My Lords, I take my noble friend's last point. Consultations are going on at the present time, and, when I said to my noble friend Lord Renton that the circular would be issued shortly, I meant just that. My noble friend Lord Inglewood is not entirely accurate in claiming that 70 per cent, is paid by central Government for approved civil defence expenditure; it is in fact 75 per cent, of approved expenditure, and I join with my noble friend in hoping that this will mean that, once the circular has been agreed, local authorities will recruit up to the levels which are, we hope, going to be recommended in that circular. If authorities wish to recruit beyond that, it would—such is our intention—still be possible for them to do that, too.

My Lords, will my noble friend the Minister and the Government always bear in mind that the credibility of our deterrent forces is greatly affected by the visible adequacy of our civil defence preparations?

My Lords, I am grateful to my noble friend for making that point, and it was with this very much in mind that my right honourable friend the Home Secretary, in his Statement to the House of Commons on 7th August last year, made the point that some £45 million extra will be spent on civil defence in the next three years.

My Lords, does the noble Lord not feel that the whole of this expense ought to be borne by the central Government as part of our national defence undertakings? And would he not agree that in places like London, Essex, Surrey and other thickly-populated parts an elaborate system of civil defence has to be set up, with part of the cost borne by the local ratepayers, whereas in distant, in thinly-populated parts of the country, they need to do hardly anything at all?

My Lords, I think that is a very large assumption, and it is one with which I would not agree, but perhaps we could discuss that on another occasion. I should have thought that the noble Lord, with his record in local government, would have been the first to agree that local authorities very properly have the primary responsibility laid on them under the civil defence planning regulations for discharging these emergency functions in the event of war.

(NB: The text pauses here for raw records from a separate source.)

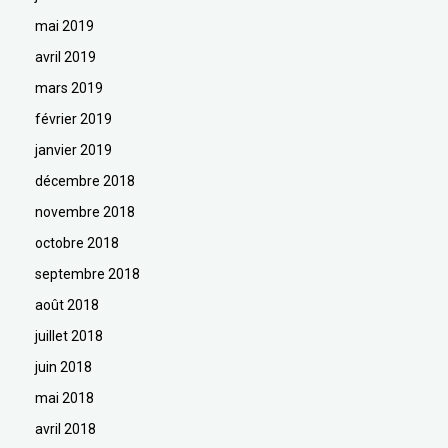
mai 2019
avril 2019
mars 2019
février 2019
janvier 2019
décembre 2018
novembre 2018
octobre 2018
septembre 2018
août 2018
juillet 2018
juin 2018
mai 2018
avril 2018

I think that the right way to go about facing the formidable expense is, as the Government have already announced, to continue for the moment at any rate the specific 75 per cent, grant which the central Government pay.

My Lords, would my noble friend not agree, taking a rather different line from that taken by the noble Lord, Lord Leatherland, that the agricultural aspect in the less thickly-populated parts of the country is extremely important, since starvation must follow if all the cattle are dead?

My Lords, I entirely agree with my noble friend, and this was a matter (I think I remember rightly) which was referred to in my right honourable friend's Statement on 7th August of last year.

My Lords, can the noble Lord give any indication as to whether the voluntary organisations are likely to get any financial help towards the additional training of the public that they are going to be asked to undertake?

My Lords, the Government announced on 15th December the special appointment of Air Marshal Sir Leslie Mavor to co-ordinate volunteer effort in civil defence, and I think we must await a definitive circular on the role of volunteers, including any consideration as to the financing of volunteers, when Sir Leslie has firmly taken into his hands the reins of this particular office. Sir Leslie in fact took up his functions on 1st January.